WARRIORWELDING
Owner opperator Of WarriorWelding LLC.
- Joined
- Jan 6, 2008
- Location
- Chillin, Hwy 64 Mocksville NC
Discuss?
That is what I was thinking. For a cast iron repair yes, not for joining dom tubing.Looks like Silicone/Bronze Welding,
This is nothing new. Worked great for structural space frame race cars back in the '50s and '60s. It's a specialty alloy rod with fairly high tensile strength from what I remember (not just generic silicon bronze brazing rod), with a gasflux process (another specialized process). I think TIG overtook it, when TIG became commercially available, but it still has some advantages that I can't recall. The only time I've heard people talk about it was for race cars, and that the tensile strength is not too much different than an as-welded TIG bead that's not post treated at all, depending on the steel alloy. Obviously if you're doing post weld heat treatment of TIG welded structures, that would be superior.

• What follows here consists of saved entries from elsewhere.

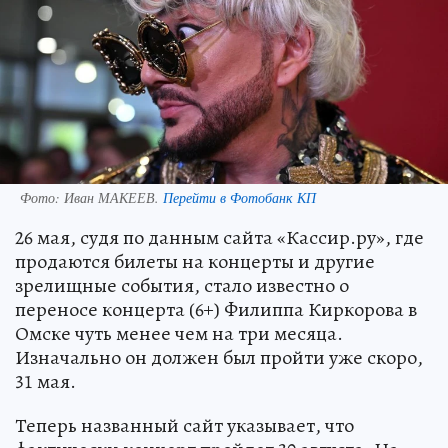
Фото:
Иван МАКЕЕВ.
Перейти в Фотобанк КП
26 мая, судя по данным сайта «Кассир.ру», где
продаются билеты на концерты и другие
зрелищные события, стало известно о
переносе концерта (6+) Филиппа Киркорова в
Омске чуть менее чем на три месяца.
Изначально он должен был пройти уже скоро,
31 мая.
Теперь названный сайт указывает, что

I don't really know if there's any difference in joint design, but I would imagine there may be.
That's all I've got. So not exotic at all, just a process that really isn't used much anymore.
The only reason it was sifbronze brazed is because it was built in the UK and they still use those processes, not because it's any better, especially being regular carbon steel. You can clearly see a large HAZ on the tubing and lots of cold joints with the spacing. So maybe not the wrong process but maybe the wrong welder.